*DATA FOR THIS TASK*:
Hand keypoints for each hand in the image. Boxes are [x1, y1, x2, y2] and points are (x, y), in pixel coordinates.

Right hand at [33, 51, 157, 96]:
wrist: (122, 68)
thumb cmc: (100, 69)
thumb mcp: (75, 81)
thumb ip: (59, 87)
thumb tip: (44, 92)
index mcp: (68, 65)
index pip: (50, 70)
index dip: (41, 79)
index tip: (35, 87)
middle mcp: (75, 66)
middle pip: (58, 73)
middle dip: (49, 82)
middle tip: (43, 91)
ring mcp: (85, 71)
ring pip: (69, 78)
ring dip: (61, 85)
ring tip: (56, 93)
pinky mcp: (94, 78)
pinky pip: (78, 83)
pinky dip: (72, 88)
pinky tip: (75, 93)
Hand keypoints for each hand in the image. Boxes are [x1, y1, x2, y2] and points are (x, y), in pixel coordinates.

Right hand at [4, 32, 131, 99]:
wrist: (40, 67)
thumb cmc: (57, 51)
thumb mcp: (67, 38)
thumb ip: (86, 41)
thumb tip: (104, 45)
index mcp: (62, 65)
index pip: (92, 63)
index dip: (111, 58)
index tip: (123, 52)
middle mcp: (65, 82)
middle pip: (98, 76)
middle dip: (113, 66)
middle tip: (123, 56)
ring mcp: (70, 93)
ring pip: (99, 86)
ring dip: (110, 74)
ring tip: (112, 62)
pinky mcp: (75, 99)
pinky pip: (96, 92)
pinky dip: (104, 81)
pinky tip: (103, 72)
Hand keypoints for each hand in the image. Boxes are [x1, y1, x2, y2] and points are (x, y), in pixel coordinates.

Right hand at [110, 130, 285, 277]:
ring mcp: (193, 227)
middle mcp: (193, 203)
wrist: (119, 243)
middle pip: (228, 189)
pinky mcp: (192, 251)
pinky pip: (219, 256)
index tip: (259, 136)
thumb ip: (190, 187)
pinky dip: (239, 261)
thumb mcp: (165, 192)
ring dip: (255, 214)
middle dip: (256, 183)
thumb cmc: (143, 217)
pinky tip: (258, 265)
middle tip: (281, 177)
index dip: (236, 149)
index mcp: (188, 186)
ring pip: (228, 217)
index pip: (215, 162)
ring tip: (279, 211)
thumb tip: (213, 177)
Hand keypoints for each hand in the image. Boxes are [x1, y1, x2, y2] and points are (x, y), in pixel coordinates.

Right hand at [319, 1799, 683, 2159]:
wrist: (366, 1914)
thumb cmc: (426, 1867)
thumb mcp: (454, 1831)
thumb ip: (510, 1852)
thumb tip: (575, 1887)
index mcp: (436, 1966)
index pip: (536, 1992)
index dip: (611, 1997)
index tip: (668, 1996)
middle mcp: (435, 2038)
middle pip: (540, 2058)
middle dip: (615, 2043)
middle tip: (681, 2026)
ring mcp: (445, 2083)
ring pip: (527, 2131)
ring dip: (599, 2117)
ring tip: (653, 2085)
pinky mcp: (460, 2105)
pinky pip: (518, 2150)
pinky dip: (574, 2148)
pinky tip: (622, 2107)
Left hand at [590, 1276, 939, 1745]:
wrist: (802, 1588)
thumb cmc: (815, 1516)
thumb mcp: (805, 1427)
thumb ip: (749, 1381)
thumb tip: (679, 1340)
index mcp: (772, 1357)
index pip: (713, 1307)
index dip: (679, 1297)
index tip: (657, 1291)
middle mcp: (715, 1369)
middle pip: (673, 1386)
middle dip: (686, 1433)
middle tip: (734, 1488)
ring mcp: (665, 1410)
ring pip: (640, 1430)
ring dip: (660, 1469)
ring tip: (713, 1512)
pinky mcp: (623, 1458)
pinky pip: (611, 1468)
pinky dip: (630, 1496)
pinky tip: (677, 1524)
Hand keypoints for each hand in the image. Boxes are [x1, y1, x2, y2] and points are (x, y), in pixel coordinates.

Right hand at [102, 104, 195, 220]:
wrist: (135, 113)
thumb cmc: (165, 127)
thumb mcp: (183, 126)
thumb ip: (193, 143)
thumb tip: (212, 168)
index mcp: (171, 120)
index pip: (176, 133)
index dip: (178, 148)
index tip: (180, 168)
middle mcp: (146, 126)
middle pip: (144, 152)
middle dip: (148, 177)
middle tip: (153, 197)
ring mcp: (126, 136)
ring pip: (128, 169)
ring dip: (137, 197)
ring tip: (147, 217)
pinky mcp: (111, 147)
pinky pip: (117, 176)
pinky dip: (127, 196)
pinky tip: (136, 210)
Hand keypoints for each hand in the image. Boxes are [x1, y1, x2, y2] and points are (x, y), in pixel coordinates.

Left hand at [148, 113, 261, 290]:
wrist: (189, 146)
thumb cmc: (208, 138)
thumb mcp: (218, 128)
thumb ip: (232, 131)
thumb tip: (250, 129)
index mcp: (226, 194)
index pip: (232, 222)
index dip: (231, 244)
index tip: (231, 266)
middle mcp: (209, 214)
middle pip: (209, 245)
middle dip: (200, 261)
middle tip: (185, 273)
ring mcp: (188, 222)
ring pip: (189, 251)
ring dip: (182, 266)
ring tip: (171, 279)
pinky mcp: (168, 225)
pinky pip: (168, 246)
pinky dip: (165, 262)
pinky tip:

*PROBLEM DETAILS*: Set down the lines from the one with "middle mcp: (435, 2038)" through the end of the data above. Keep each exactly as written and add no other line.

*WRITTEN SOLUTION*:
middle mcp: (435, 2038)
middle pip: (540, 2058)
middle dip: (615, 2043)
middle tip: (681, 2026)
ring mcp: (445, 2083)
ring pip: (527, 2131)
ring dip: (599, 2117)
ring tip: (653, 2085)
pinky mcp: (460, 2105)
pinky pip: (518, 2150)
pinky dip: (574, 2148)
pinky tip: (622, 2107)
Left hand at [590, 1276, 939, 1745]:
wrist: (802, 1588)
thumb cmc: (815, 1516)
thumb mcp: (805, 1427)
thumb ip: (749, 1381)
thumb tip: (679, 1340)
index mcp: (772, 1357)
index pip: (713, 1307)
index dip: (679, 1297)
index tip: (657, 1291)
middle mcp: (715, 1369)
middle pip: (673, 1386)
middle dip: (686, 1433)
middle tip: (734, 1488)
ring mcp: (665, 1410)
ring pip: (640, 1430)
ring dip: (660, 1469)
ring tip: (713, 1512)
pinky mcp: (623, 1458)
pinky pip: (611, 1468)
pinky dip: (630, 1496)
pinky tip: (677, 1524)
Hand keypoints for each hand in the image. Boxes are [x1, y1, x2, y2] and points are (x, y), in pixel coordinates.

Right hand at [102, 104, 195, 220]:
wrist: (135, 113)
thumb cmc: (165, 127)
thumb mcp: (183, 126)
thumb ip: (193, 143)
thumb tip: (212, 168)
index mcp: (171, 120)
index pip: (176, 133)
index dip: (178, 148)
index tip: (180, 168)
middle mcp: (146, 126)
middle pip: (144, 152)
middle dip: (148, 177)
middle tip: (153, 197)
ring mcp: (126, 136)
ring pip: (128, 169)
ring dip: (137, 197)
ring tip: (147, 217)
pinky mcp: (111, 147)
pinky pip: (117, 176)
pinky dip: (127, 196)
pinky tip: (136, 210)
Hand keypoints for each hand in the image. Boxes are [x1, y1, x2, y2] and points are (x, y), in pixel coordinates.

Left hand at [148, 113, 261, 290]:
wrist: (189, 146)
thumb cmc: (208, 138)
thumb mcp: (218, 128)
thumb ip: (232, 131)
thumb tip: (250, 129)
index mcp: (226, 194)
index pip: (232, 222)
index dip: (231, 244)
index tip: (231, 266)
middle mcp: (209, 214)
middle pip: (209, 245)
middle dip: (200, 261)
middle tip: (185, 273)
ring mcp: (188, 222)
ring pip: (189, 251)
ring dip: (182, 266)
ring tip: (171, 279)
pinky mcp: (168, 225)
pinky pip: (168, 246)
pinky dip: (165, 262)
pinky tip:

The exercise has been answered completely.